ENTRIES PROVIDED:
>> start

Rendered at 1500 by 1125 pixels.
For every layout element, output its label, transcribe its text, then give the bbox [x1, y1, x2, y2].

>> end
>> start

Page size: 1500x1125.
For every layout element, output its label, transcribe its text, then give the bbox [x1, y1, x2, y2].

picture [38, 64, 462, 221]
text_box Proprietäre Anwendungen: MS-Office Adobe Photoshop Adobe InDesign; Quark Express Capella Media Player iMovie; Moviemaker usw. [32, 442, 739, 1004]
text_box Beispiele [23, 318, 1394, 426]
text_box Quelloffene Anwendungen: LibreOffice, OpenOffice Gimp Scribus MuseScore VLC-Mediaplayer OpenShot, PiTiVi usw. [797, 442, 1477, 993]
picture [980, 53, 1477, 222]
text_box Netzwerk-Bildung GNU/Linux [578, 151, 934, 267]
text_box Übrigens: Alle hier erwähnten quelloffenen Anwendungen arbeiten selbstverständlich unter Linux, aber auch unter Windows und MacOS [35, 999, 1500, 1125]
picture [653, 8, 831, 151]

>> end

WHAT IS EXPECTED: Copy the lines exactly, starting with the line that contains "Page size: 1500x1125." and going on through the line that contains "picture [653, 8, 831, 151]", with both of those included.

SOLUTION:
Page size: 1500x1125.
For every layout element, output its label, transcribe its text, then give the bbox [x1, y1, x2, y2].

picture [38, 64, 462, 221]
text_box Proprietäre Anwendungen: MS-Office Adobe Photoshop Adobe InDesign; Quark Express Capella Media Player iMovie; Moviemaker usw. [32, 442, 739, 1004]
text_box Beispiele [23, 318, 1394, 426]
text_box Quelloffene Anwendungen: LibreOffice, OpenOffice Gimp Scribus MuseScore VLC-Mediaplayer OpenShot, PiTiVi usw. [797, 442, 1477, 993]
picture [980, 53, 1477, 222]
text_box Netzwerk-Bildung GNU/Linux [578, 151, 934, 267]
text_box Übrigens: Alle hier erwähnten quelloffenen Anwendungen arbeiten selbstverständlich unter Linux, aber auch unter Windows und MacOS [35, 999, 1500, 1125]
picture [653, 8, 831, 151]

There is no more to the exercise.